Staphylococcus aureus mayoritas ditemukan di berbagai tempat pada tubuh ternak, antara lain : kelenjar mammae yang terinfeksi, saluran puting, lesi-lesi pada puting, kulit puting, vagina, cekung hidung dan moncong. Pada kulit puting yang sehat, tidak ditemukan bakteri ini, tetapi bakteri ini mudah masuk ke saluran puting lewat luka dekat puting. Organisme ini bermultiplikasi pada lesi-lesi, berkolonisasi dalam saluran puting dan memasuki kelenjar mammae (Jones, 1998).

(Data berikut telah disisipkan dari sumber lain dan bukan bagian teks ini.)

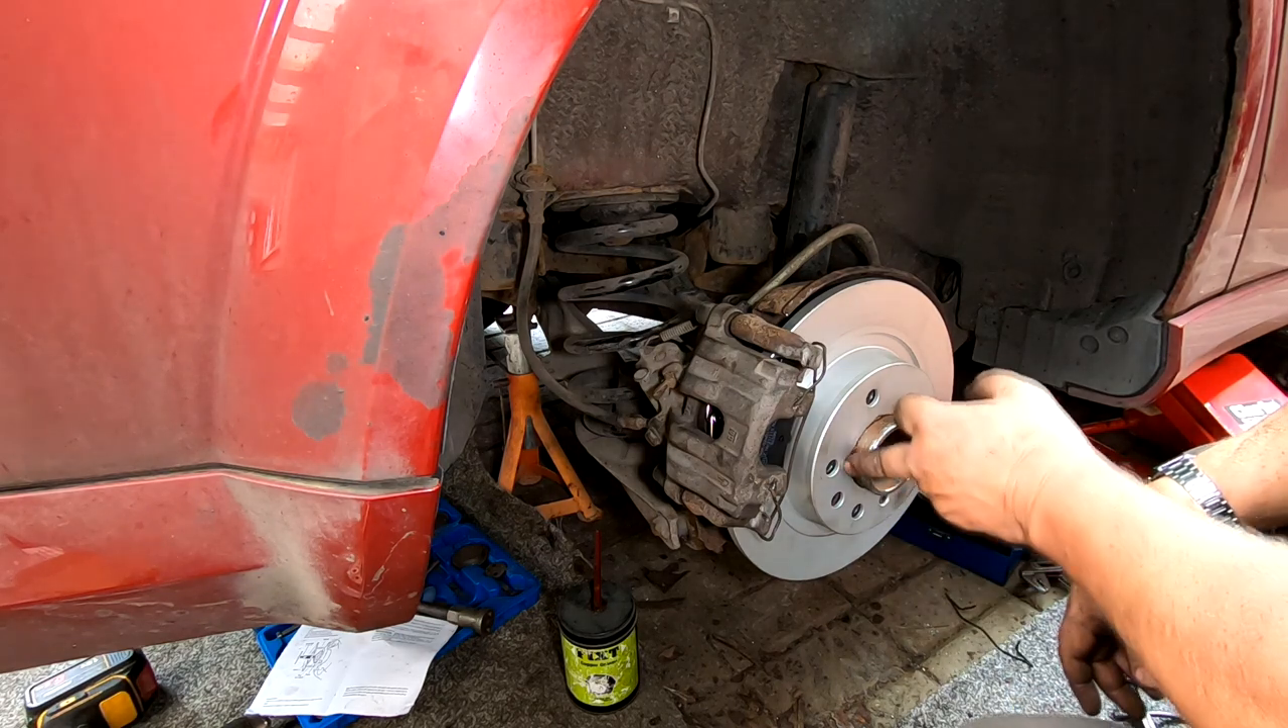I've just got to put the wheel on and then we can safely say this side's done.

Staphylococcus aureus merupakan bakteri penyebab utama mastitis pada sapi dan kejadian mastitis sering diasosiasikan dengan infeksi S. aureus. Bakteri ini sering menyebabkan mastitis subklinis dan kronis. Diantara 56 ekor sapi perah di peternakan sapi perah Baturaden, 41 ekor (73,2%) menderita mastitis subklinis dan 9,1 % diantaranya disebabkan oleh S. aureus (Salasia dkk., 2005). Ditambahkan oleh Wahyuni dkk (2005), bahwa kejadian mastitis subklinis di Indonesia sangat tinggi, yaitu sebesar 95-98% dan banyak menimbulkan kerugian.
Staphylococcus yang patogen sering menghemolisis darah, mengkoagulasi plasma dan menghasilkan berbagai enzim ekstraseluler dan toksin. Staphylococcus cepat menjadi resisten terhadap beberapa antimikroba dan hal ini merupakan masalah besar pada terapi (Brooks, 2005).